Our results are consistent with previous reports that genetic variations in SORCS1 are associated with AD and could affect APP processing [4], [5], [31]. Memory is the cognitive domain predominantly affected by AD, and is associated with changes in Aβ levels [32], [33], [34]. The three identified SNPs associated with memory retention are in LD and it seems likely that they point to the same disease associated variant. Of note, they are located between 108,782,932–108,785,365 bp in intron 1, and are thus in close genetic distance to the SNPs that were associated with AD in our previous report (located at 108,719,950–108,868,606 bp in intron 1), rs601883 reported by Li et al. [4] (at 108,904,435 bp in intron 1) and rs600879 reported by Grupe et al. (at 108,913,108 bp in intron 1) [31]. The fact that the associations were present only in cases in the stratified analyses suggests that the causative variation(s) identify an endophenotype, cognitive decline, rather that AD per se.
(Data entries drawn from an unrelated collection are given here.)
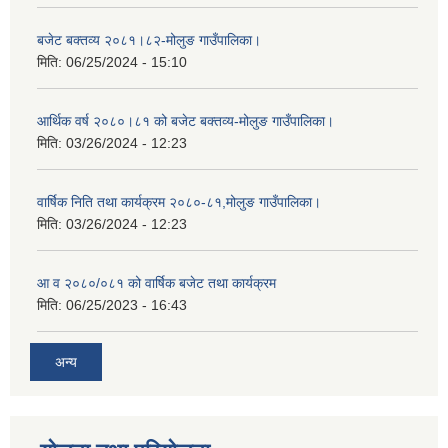
बजेट बक्तव्य २०८१।८२-मोलुङ गाउँपालिका।
मिति:
06/25/2024 - 15:10
आर्थिक वर्ष २०८०।८१ को बजेट बक्तव्य-मोलुङ गाउँपालिका।
मिति:
03/26/2024 - 12:23
वार्षिक निति तथा कार्यक्रम २०८०-८१,मोलुङ गाउँपालिका।
मिति:
03/26/2024 - 12:23
आ व २०८०/०८१ को वार्षिक बजेट तथा कार्यक्रम
मिति:
06/25/2023 - 16:43
अन्य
A limitation of this study is that we used only baseline measures of cognition rather than change in cognition over time. However, the principle of Mendelian Randomization in genetic association studies overcomes the issue of reverse causation as the inheritance of genetic variants is independent of -that is randomized with respect to- the inheritance of other traits.
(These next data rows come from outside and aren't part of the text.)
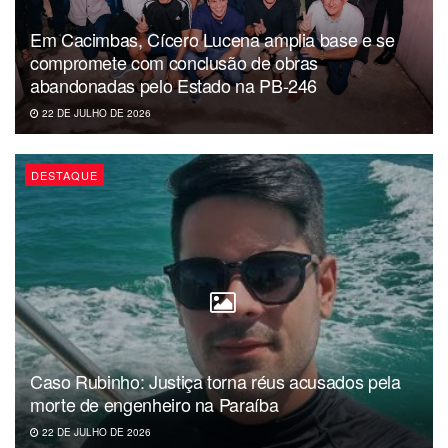
Praia de Ponta de Campina, nas proximidades da
galeria de águas pluviais que desembocam no mar;
Em Cacimbas, Cícero Lucena amplia base e se
compromete com conclusão de obras
Lucena
abandonadas pelo Estado na PB-246
22 DE JULHO DE 2026
Praia de Ponta de Lucena, ao final da rua Eugênio de
S. Falcão;
DESTAQUE
Praia de Gameleira, próximo à desembocadura do
riacho Araçá;
Praia de Fagundes, ao final da Travessa São José;
Praia de Costinha, ao final da rua Francisco
Lourenço;
Pitimbu
Caso Rubinho: Justiça torna réus acusados pela
Praia do Maceió, em frente à desembocadura do
morte de engenheiro na Paraíba
Riacho Engenho Velho;
22 DE JULHO DE 2026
Although the identity of the specific AD and memory associated sequence variations in SORCS1 remain to be determined, our results support a role for SORCS1 in AD and suggest that genetic variation in or close to intron 1 in SORCS1 might affect AD risk and memory performance. Additional studies will be needed to determine whether carriers of alleles associated with differential risk for AD and cognitive performance are indeed protected and that protection arises because of high levels of expression of SorCS1.